Task: Each record beneath this line is to be copied exactly.

----------

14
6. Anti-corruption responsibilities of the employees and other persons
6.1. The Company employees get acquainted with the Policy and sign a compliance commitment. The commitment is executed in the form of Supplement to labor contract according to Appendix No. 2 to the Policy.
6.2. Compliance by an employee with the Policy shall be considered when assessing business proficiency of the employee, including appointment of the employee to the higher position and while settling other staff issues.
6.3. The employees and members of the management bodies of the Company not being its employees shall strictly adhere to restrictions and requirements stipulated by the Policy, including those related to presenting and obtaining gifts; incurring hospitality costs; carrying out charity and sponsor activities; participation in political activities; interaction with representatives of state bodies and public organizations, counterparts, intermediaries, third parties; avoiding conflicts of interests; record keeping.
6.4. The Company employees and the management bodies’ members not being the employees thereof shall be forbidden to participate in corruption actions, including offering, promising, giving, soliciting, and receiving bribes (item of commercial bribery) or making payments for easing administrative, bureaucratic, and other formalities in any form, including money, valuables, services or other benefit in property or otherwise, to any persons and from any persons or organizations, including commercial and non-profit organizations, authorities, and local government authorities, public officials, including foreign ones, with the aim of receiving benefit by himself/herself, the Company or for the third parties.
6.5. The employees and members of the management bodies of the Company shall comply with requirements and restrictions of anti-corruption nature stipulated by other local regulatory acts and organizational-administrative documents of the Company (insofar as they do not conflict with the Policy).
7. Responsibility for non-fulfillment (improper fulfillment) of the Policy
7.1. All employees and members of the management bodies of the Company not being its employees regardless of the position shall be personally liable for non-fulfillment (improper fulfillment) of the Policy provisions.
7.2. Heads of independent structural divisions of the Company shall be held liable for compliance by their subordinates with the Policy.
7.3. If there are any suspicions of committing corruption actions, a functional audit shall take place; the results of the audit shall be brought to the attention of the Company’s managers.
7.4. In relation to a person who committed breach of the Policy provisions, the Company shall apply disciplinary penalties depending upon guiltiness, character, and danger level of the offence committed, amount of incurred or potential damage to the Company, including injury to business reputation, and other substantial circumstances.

----------

Output for this task:
14
6. Anti-corruption responsibilities of the employees and other persons
6.1. The Company employees get acquainted with the Policy and sign a compliance commitment. The commitment is executed in the form of Supplement to labor contract according to Appendix No. 2 to the Policy.
6.2. Compliance by an employee with the Policy shall be considered when assessing business proficiency of the employee, including appointment of the employee to the higher position and while settling other staff issues.
6.3. The employees and members of the management bodies of the Company not being its employees shall strictly adhere to restrictions and requirements stipulated by the Policy, including those related to presenting and obtaining gifts; incurring hospitality costs; carrying out charity and sponsor activities; participation in political activities; interaction with representatives of state bodies and public organizations, counterparts, intermediaries, third parties; avoiding conflicts of interests; record keeping.
6.4. The Company employees and the management bodies’ members not being the employees thereof shall be forbidden to participate in corruption actions, including offering, promising, giving, soliciting, and receiving bribes (item of commercial bribery) or making payments for easing administrative, bureaucratic, and other formalities in any form, including money, valuables, services or other benefit in property or otherwise, to any persons and from any persons or organizations, including commercial and non-profit organizations, authorities, and local government authorities, public officials, including foreign ones, with the aim of receiving benefit by himself/herself, the Company or for the third parties.
6.5. The employees and members of the management bodies of the Company shall comply with requirements and restrictions of anti-corruption nature stipulated by other local regulatory acts and organizational-administrative documents of the Company (insofar as they do not conflict with the Policy).
7. Responsibility for non-fulfillment (improper fulfillment) of the Policy
7.1. All employees and members of the management bodies of the Company not being its employees regardless of the position shall be personally liable for non-fulfillment (improper fulfillment) of the Policy provisions.
7.2. Heads of independent structural divisions of the Company shall be held liable for compliance by their subordinates with the Policy.
7.3. If there are any suspicions of committing corruption actions, a functional audit shall take place; the results of the audit shall be brought to the attention of the Company’s managers.
7.4. In relation to a person who committed breach of the Policy provisions, the Company shall apply disciplinary penalties depending upon guiltiness, character, and danger level of the offence committed, amount of incurred or potential damage to the Company, including injury to business reputation, and other substantial circumstances.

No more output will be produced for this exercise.